The Atlantic (03/22/16) Adrienne LaFrance
Answering the question of what defines a robot is critical to the progression and proliferation of ubiquitous computing and automation and the evolving human-machine relationship. "As we design these machines, what does it do to the human if we have a class of slaves which are not human but that we treat as human?" asks New York Times reporter John Markoff. "We're creating this world in which most of our interactions are with anthropomorphized proxies." Roboticists must contend with the culturally pervasive, media-espoused perception of robots as adversaries, and Carnegie Mellon University professor Christopher Atkeson says this is an unfair representation. But the application of the term "robot" is very broad today, and used to erroneously identify various automated tasks in computing, according to experts. Many roboticists only recognize robots as embodied machines, with Cornell University professor Hadas Kress-Gazit defining them as things that can create physical motion in their environment.
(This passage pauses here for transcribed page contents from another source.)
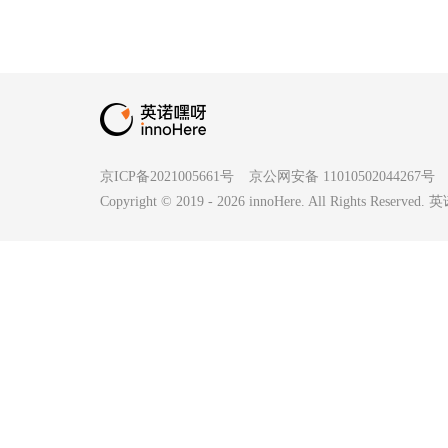
京ICP备2021005661号
京公网安备 11010502044267号
Copyright © 2019 -
2026
innoHere. All Rights Reserv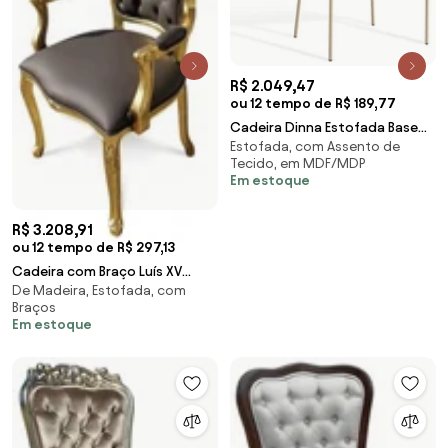
R$ 2.049,47
ou 12 tempo de R$ 189,77
Cadeira Dinna Estofada Base
Estofada, com Assento de
Aço Carbono Pintura
Tecido, em MDF/MDP
Metalizada
Em estoque
R$ 3.208,91
ou 12 tempo de R$ 297,13
Cadeira com Braço Luís XV
De Madeira, Estofada, com
Entalhada Madeira Maciça
Braços
Eucalipto Detalhe Capitonê
Em estoque
Design de Luxo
People's views and treatment of robots will likely be shaped by the tension between the machines' ability to improve quality of life and their competition with and replacement of humans in various industries. Making robots likable or empathetic is seen by some as negative, as it could give rise to the misguided notion they have free will; this leads to a debate about whether humans may ultimately lose control over robots and the processes they increasingly govern.